EXERCISE PROMPT
Return all the lines below exactly as written. Drop every picture.

EXERCISE MATERIAL
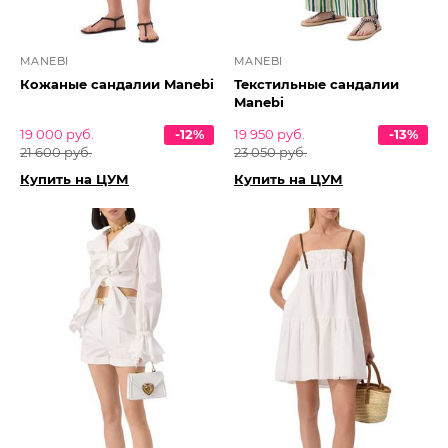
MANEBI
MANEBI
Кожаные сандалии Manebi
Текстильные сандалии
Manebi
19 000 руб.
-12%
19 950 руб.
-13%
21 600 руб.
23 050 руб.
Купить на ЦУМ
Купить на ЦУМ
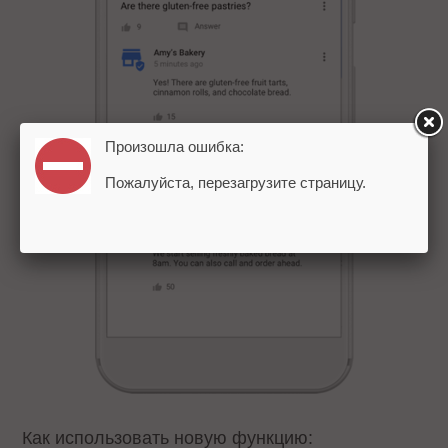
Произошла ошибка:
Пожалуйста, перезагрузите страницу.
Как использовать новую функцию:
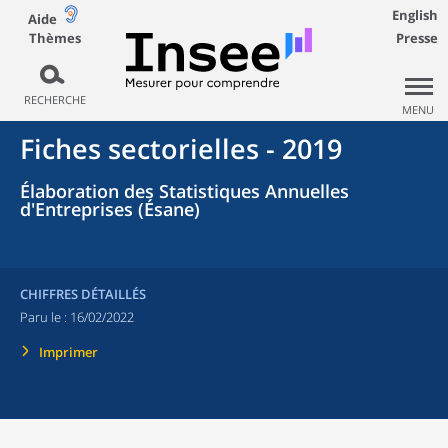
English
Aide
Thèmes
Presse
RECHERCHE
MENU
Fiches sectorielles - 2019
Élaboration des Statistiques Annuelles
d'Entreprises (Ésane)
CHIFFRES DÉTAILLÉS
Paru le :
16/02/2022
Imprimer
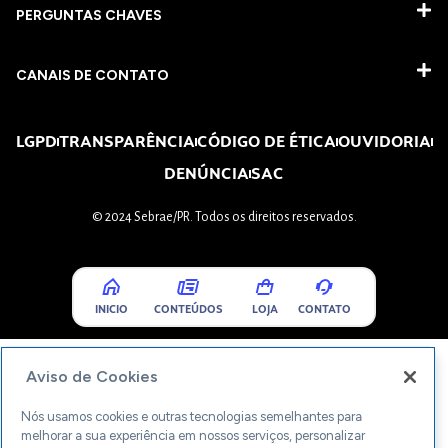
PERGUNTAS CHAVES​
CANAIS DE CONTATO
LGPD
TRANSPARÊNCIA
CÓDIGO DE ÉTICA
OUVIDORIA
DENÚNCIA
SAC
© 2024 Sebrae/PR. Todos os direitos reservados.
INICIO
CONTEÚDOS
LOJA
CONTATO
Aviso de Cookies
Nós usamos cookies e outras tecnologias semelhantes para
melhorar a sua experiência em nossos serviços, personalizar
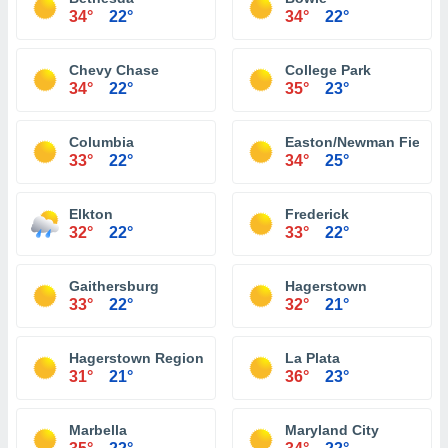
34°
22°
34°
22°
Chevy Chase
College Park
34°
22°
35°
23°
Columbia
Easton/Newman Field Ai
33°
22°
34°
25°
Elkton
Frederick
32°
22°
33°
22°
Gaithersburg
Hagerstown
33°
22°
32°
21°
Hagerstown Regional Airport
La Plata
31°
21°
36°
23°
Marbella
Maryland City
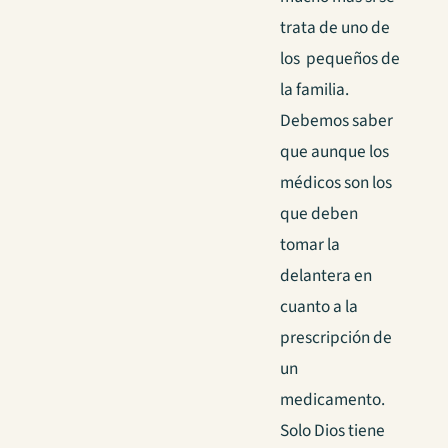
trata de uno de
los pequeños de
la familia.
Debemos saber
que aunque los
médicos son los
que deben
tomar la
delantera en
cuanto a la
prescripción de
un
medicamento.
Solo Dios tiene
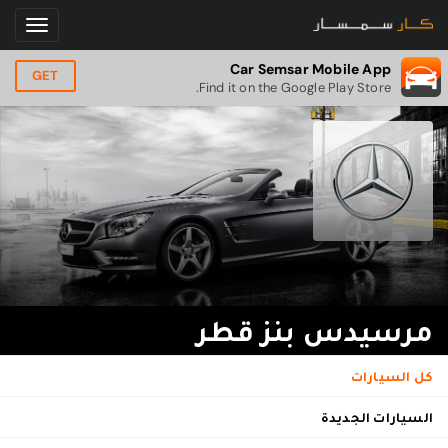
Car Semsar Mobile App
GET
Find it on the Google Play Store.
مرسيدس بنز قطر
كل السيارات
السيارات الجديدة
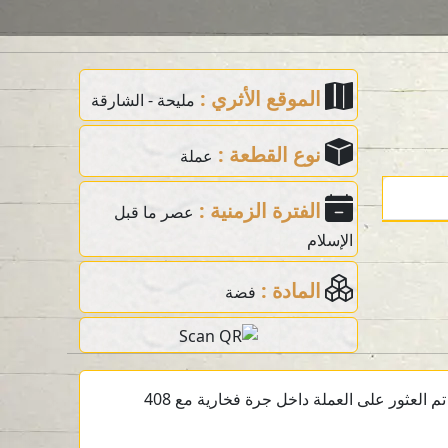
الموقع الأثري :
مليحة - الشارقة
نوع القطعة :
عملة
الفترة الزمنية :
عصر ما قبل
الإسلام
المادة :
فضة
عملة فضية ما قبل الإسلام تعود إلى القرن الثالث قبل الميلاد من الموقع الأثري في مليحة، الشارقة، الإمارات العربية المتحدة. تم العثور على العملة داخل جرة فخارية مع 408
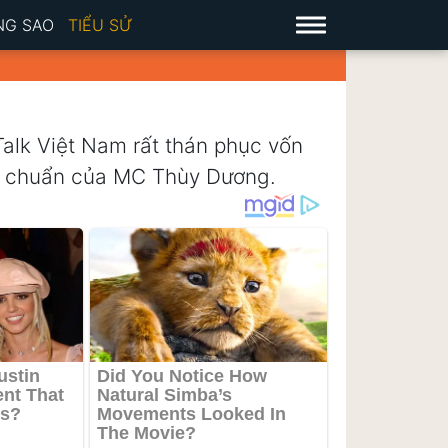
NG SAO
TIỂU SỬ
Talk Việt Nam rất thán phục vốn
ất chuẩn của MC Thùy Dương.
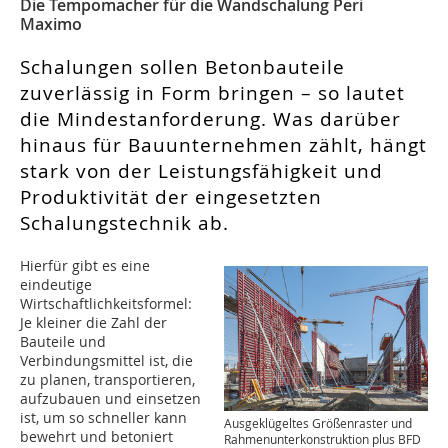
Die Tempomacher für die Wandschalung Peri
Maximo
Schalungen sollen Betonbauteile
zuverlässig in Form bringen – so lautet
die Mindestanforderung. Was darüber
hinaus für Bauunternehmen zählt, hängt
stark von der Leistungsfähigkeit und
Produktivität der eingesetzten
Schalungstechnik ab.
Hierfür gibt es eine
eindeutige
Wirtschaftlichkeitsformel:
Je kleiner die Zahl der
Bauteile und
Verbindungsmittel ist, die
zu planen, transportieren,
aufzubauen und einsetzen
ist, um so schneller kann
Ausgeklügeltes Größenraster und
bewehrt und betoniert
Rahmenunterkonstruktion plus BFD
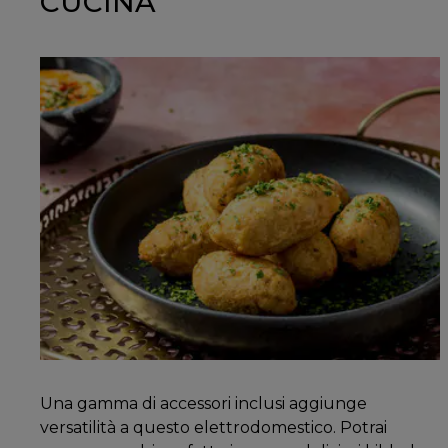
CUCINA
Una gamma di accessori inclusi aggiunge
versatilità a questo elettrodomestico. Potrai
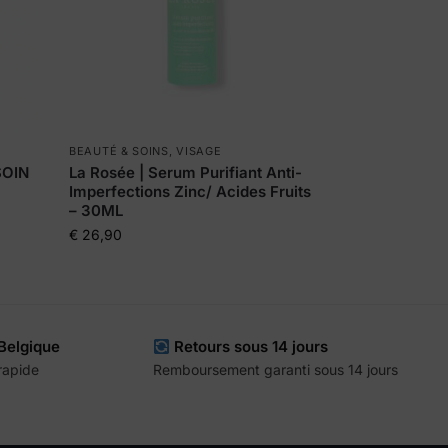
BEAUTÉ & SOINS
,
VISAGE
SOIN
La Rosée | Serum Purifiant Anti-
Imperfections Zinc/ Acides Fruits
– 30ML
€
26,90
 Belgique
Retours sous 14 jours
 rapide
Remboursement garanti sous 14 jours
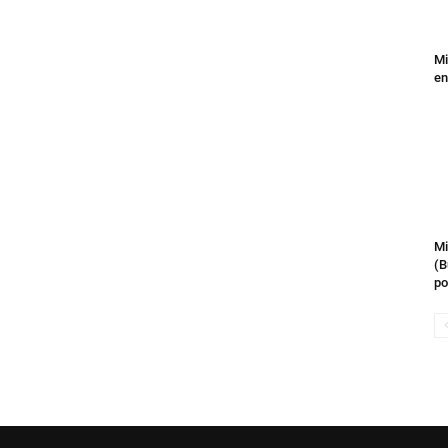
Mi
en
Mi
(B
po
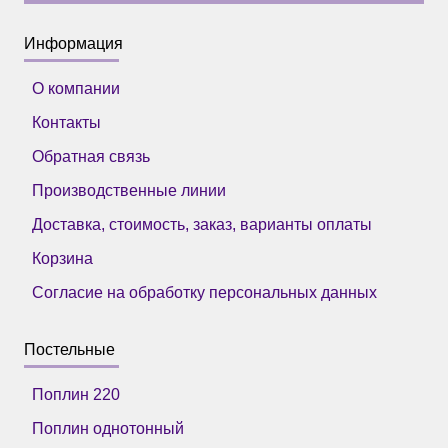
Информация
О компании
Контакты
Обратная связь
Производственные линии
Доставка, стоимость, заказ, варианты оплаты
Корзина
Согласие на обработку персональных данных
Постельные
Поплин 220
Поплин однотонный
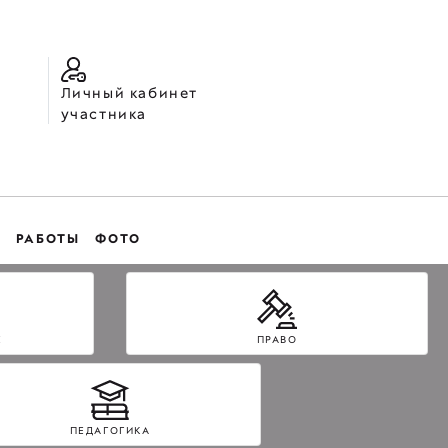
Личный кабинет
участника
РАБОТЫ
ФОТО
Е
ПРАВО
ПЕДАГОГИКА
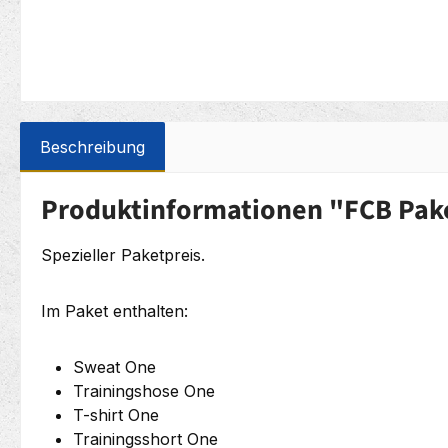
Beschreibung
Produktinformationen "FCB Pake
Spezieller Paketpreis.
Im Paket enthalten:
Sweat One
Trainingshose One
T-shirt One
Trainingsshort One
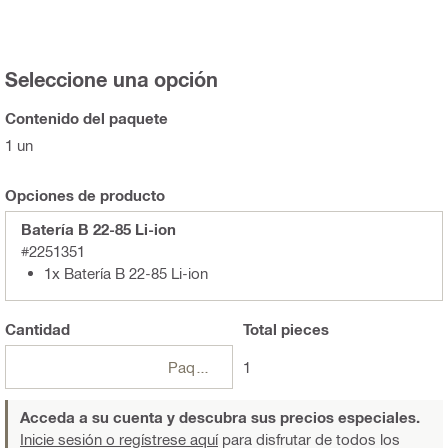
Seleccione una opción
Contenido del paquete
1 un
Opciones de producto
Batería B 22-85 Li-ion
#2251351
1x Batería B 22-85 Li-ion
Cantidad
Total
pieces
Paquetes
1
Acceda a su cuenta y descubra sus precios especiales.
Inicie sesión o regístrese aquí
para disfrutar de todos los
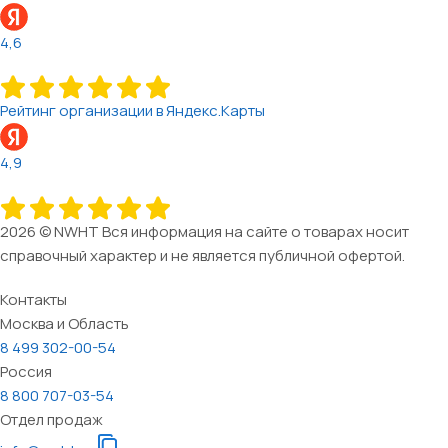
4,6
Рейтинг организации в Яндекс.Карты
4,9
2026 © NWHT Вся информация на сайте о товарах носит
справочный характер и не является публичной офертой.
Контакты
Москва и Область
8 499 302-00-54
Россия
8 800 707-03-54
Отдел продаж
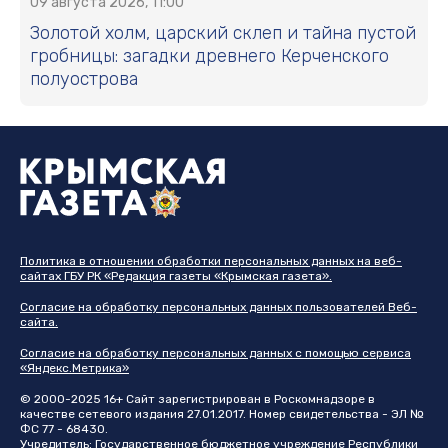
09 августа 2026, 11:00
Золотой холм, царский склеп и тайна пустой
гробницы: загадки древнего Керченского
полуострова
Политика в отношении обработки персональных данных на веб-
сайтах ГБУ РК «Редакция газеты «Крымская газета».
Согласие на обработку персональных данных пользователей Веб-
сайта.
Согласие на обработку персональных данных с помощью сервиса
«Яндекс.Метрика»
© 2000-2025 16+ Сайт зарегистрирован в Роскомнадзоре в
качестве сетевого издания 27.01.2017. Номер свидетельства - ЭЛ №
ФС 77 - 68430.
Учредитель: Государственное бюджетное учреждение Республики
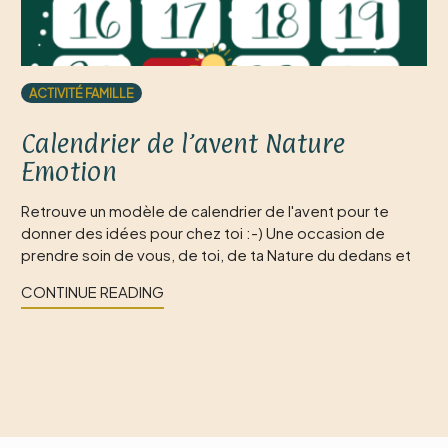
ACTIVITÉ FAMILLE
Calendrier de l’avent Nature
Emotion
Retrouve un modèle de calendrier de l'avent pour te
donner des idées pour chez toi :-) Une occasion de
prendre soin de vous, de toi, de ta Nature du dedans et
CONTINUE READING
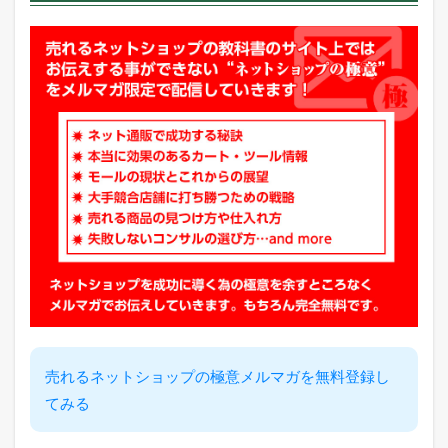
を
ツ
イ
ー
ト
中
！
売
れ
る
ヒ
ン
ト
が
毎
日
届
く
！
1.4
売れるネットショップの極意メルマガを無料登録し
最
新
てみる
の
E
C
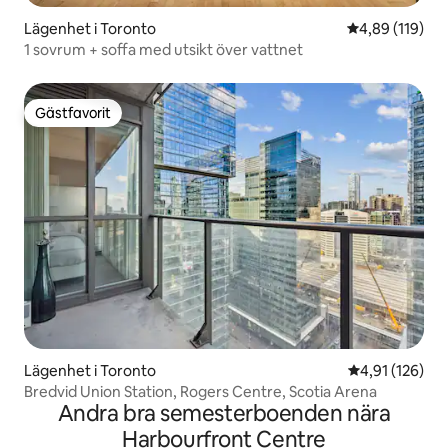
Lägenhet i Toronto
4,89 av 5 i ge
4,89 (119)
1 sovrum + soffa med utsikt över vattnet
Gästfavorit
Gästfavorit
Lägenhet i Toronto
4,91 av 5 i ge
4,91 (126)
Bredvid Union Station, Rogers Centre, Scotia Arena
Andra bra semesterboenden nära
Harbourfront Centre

TASK RESULT
MANEBI
MANEBI
Кожаные сандалии Manebi
Текстильные сандалии
Manebi
19 000 руб.
-12%
19 950 руб.
-13%
21 600 руб.
23 050 руб.
Купить на ЦУМ
Купить на ЦУМ
Произошла ошибка:
Пожалуйста, перезагрузите страницу.
Как использовать новую функцию:
English
Aide
Thèmes
Presse
RECHERCHE
MENU
Fiches sectorielles - 2019
Élaboration des Statistiques Annuelles
d'Entreprises (Ésane)
CHIFFRES DÉTAILLÉS
Paru le :
16/02/2022
Imprimer
PERGUNTAS CHAVES​
CANAIS DE CONTATO
LGPD
TRANSPARÊNCIA
CÓDIGO DE ÉTICA
OUVIDORIA
DENÚNCIA
SAC
© 2024 Sebrae/PR. Todos os direitos reservados.
INICIO
CONTEÚDOS
LOJA
CONTATO
Aviso de Cookies
Nós usamos cookies e outras tecnologias semelhantes para
melhorar a sua experiência em nossos serviços, personalizar
34°
22°
34°
22°
Chevy Chase
College Park
34°
22°
35°
23°
Columbia
Easton/Newman Field Ai
33°
22°
34°
25°
Elkton
Frederick
32°
22°
33°
22°
Gaithersburg
Hagerstown
33°
22°
32°
21°
Hagerstown Regional Airport
La Plata
31°
21°
36°
23°
Marbella
Maryland City
trata de uno de
los pequeños de
la familia.
Debemos saber
que aunque los
médicos son los
que deben
tomar la
delantera en
cuanto a la
prescripción de
un
medicamento.
Solo Dios tiene
Car Semsar Mobile App
GET
Find it on the Google Play Store.
مرسيدس بنز قطر
كل السيارات
السيارات الجديدة
الموقع الأثري :
مليحة - الشارقة
نوع القطعة :
عملة
الفترة الزمنية :
عصر ما قبل
الإسلام
المادة :
فضة
عملة فضية ما قبل الإسلام تعود إلى القرن الثالث قبل الميلاد من الموقع الأثري في مليحة، الشارقة، الإمارات العربية المتحدة. تم العثور على العملة داخل جرة فخارية مع 408
NG SAO
TIỂU SỬ
Talk Việt Nam rất thán phục vốn
ất chuẩn của MC Thùy Dương.
Die Tempomacher für die Wandschalung Peri
Maximo
Schalungen sollen Betonbauteile
zuverlässig in Form bringen – so lautet
die Mindestanforderung. Was darüber
hinaus für Bauunternehmen zählt, hängt
stark von der Leistungsfähigkeit und
Produktivität der eingesetzten
Schalungstechnik ab.
Hierfür gibt es eine
eindeutige
Wirtschaftlichkeitsformel:
Je kleiner die Zahl der
Bauteile und
Verbindungsmittel ist, die
zu planen, transportieren,
aufzubauen und einsetzen
ist, um so schneller kann
Ausgeklügeltes Größenraster und
bewehrt und betoniert
Rahmenunterkonstruktion plus BFD
CUCINA
Una gamma di accessori inclusi aggiunge
versatilità a questo elettrodomestico. Potrai
BEAUTÉ & SOINS
,
VISAGE
SOIN
La Rosée | Serum Purifiant Anti-
Imperfections Zinc/ Acides Fruits
– 30ML
€
26,90
 Belgique
Retours sous 14 jours
 rapide
Remboursement garanti sous 14 jours
Mi
en
Mi
(B
po
Информация
О компании
Контакты
Обратная связь
Производственные линии
Доставка, стоимость, заказ, варианты оплаты
Корзина
Согласие на обработку персональных данных
Постельные
Поплин 220
Поплин однотонный
Личный кабинет
участника
РАБОТЫ
ФОТО
Е
ПРАВО
ПЕДАГОГИКА
Beschreibung
Produktinformationen "FCB Pake
Spezieller Paketpreis.
Im Paket enthalten:
Sweat One
Trainingshose One
T-shirt One
Trainingsshort One
Seleccione una opción
Contenido del paquete
1 un
Opciones de producto
Batería B 22-85 Li-ion
#2251351
1x Batería B 22-85 Li-ion
Cantidad
Total
pieces
Paquetes
1
Acceda a su cuenta y descubra sus precios especiales.
Inicie sesión o regístrese aquí
para disfrutar de todos los
4,6
Рейтинг организации в Яндекс.Карты
4,9
2026 © NWHT Вся информация на сайте о товарах носит
справочный характер и не является публичной офертой.
Контакты
Москва и Область
8 499 302-00-54
Россия
8 800 707-03-54
Отдел продаж
09 августа 2026, 11:00
Золотой холм, царский склеп и тайна пустой
гробницы: загадки древнего Керченского
полуострова
Политика в отношении обработки персональных данных на веб-
сайтах ГБУ РК «Редакция газеты «Крымская газета».
Согласие на обработку персональных данных пользователей Веб-
сайта.
Согласие на обработку персональных данных с помощью сервиса
«Яндекс.Метрика»
© 2000-2025 16+ Сайт зарегистрирован в Роскомнадзоре в
качестве сетевого издания 27.01.2017. Номер свидетельства - ЭЛ №
ФС 77 - 68430.
Учредитель: Государственное бюджетное учреждение Республики
ACTIVITÉ FAMILLE
Calendrier de l’avent Nature
Emotion
Retrouve un modèle de calendrier de l'avent pour te
donner des idées pour chez toi :-) Une occasion de
prendre soin de vous, de toi, de ta Nature du dedans et
CONTINUE READING
を
ツ
イ
ー
ト
中
！
売
れ
る
ヒ
ン
ト
が
毎
日
届
く
！
1.4
売れるネットショップの極意メルマガを無料登録し
最
新
てみる
の
E
C
Lägenhet i Toronto
4,89 av 5 i ge
4,89 (119)
1 sovrum + soffa med utsikt över vattnet
Gästfavorit
Gästfavorit
Lägenhet i Toronto
4,91 av 5 i ge
4,91 (126)
Bredvid Union Station, Rogers Centre, Scotia Arena
Andra bra semesterboenden nära
Harbourfront Centre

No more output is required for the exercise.